Known as “Africa’s richest square mile”, if one digs into the history of Sandton, you’ll find that the area has frequently been associated with wealth. Some 400 years ago tribes that watered their livestock in the springs and streams that then populated the area, started an iron smelting economy in the area.

The Sandton Tourism Association keeps a history of this place, and this record states that as little as 120 years ago one of the richest gold fields in the world was discovered in the area now called Sandton. Those of us old enough to remember when this part of the northern suburbs was filled will grassy estates and sandy horse trails will recall why the area was once called ‘the mink and manure belt’.

Today, Sandton is South Africa’s financial powerhouse place and is home to the Johannesburg Stock Exchange. You will also find the head offices of companies such as Discovery, Nedbank, Investec, Rand Merchant Bank and the China Construction Bank.

Closely tied

Interestingly enough, the Liberty Group’s history is closely tied to that of Sandton’s, which is why the latest brand-building campaign from the financial brand makes such sense. Liberty is the owner of Sandton City which first opened its doors about a decade and a half after the financial brand was founded by Donald Gordon.

Just as Sandton has grown into a financial powerhouse, so too has Liberty. Today, the brand has assets of some R566 billion under its management, and is no longer just an insurance company but a financial services organisation that offers health, investment and asset management products as well.

By telling the story of Sandton City, the Liberty Group unfolds the journey of its own growth through time. The advertising movie is constructed on a single-take concept, and it is likely this was achieved using 3D animation.

The shot starts with a modern-day night-time framing of Sandton City. As the camera tracks in, the picture pauses, and then rapidly reverses to create a virtual reverse time-lapse of the building of the Sandton City complex.

Great copy

The copy is great. It begins with the statement, “This is the richest square mile in Africa, and the powerhouse of its economy. But it didn’t start that way.”

The strong, male voice-over goes on to talk about how Liberty had to find a way to make its clients’ investments grow, in a growing economy. By founding Sandton City, the company “built a way to grow people’s money in a way no-one had thought possible”. Powerful copy that makes one believe that this was a visionary company, all of four decades ago.

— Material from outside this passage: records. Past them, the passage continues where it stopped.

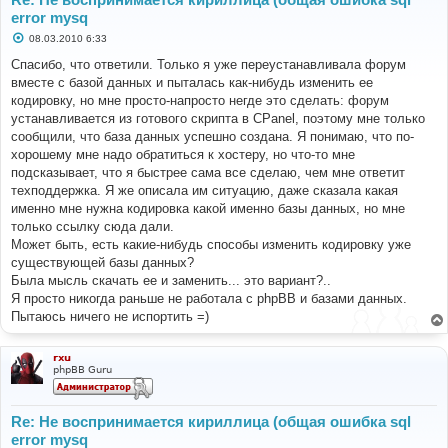
error mysq
С
08.03.2010 6:33
о
о
Спасибо, что ответили. Только я уже переустанавливала форум
б
вместе с базой данных и пыталась как-нибудь изменить ее
щ
е
кодировку, но мне просто-напросто негде это сделать: форум
н
устанавливается из готового скрипта в CPanel, поэтому мне только
и
е
сообщили, что база данных успешно создана. Я понимаю, что по-
хорошему мне надо обратиться к хостеру, но что-то мне
подсказывает, что я быстрее сама все сделаю, чем мне ответит
техподдержка. Я же описала им ситуацию, даже сказала какая
именно мне нужна кодировка какой именно базы данных, но мне
только ссылку сюда дали.
Может быть, есть какие-нибудь способы изменить кодировку уже
существующей базы данных?
Была мысль скачать ее и заменить... это вариант?..
Я просто никогда раньше не работала с phpBB и базами данных.
Пытаюсь ничего не испортить =)
rxu
phpBB Guru
Re: Не воспринимается кириллица (общая ошибка sql
error mysq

The huge time-span that the story covers convincingly illustrates how its growth was predicated on being able to ‘see the future’ but investing in it and helping it to come to pass.

As the history of Sandton City unfolds in reverse, the voice artist asks:

“Do you know how to make my little today enough for the day I no longer work? Or for the day I’m no longer around? That question, which determines someone’s reality, should never be answered with theory or opinion. So we built the answer. A place we built with more than just concrete and glass. A place we built with knowledge. That got stuck in and built a way to grow people’s money in a way no-one had thought possible. This became the richest square mile in Africa, the powerhouse of its economy. The day knowledge rolled up its sleeves.”

Knowledge is never enough

At the end of the commercial, one’s sight rests on an empty field — supposedly the site of the founding of Sandton City in 1973 — with three men standing around a car and looking at plans. It is a moment of reflection that aptly ties in with the understanding created by the copy that knowledge is never enough. That success can only be assured through the wedding of knowledge and hard work.

The advertisement does well for the Liberty brand, because it conveys a feeling of trust and longevity — exactly what you want from a financial brand, particularly if you’re looking at it to invest in your future.

The agency responsible for this visual feast and bold statement is FoxP2 , which has been well established in Cape Town for some time now. But the Johannesburg offices only opened in March this year, and the shop is being creatively and independently lead by Grant Jacobsen. [Read “FoxP2 Johannesburg open for business”.]

Given the calibre of work this agency is producing, I’d keep an eye out for it. Like Sandton and Liberty, it is highly likely it’ll go good places.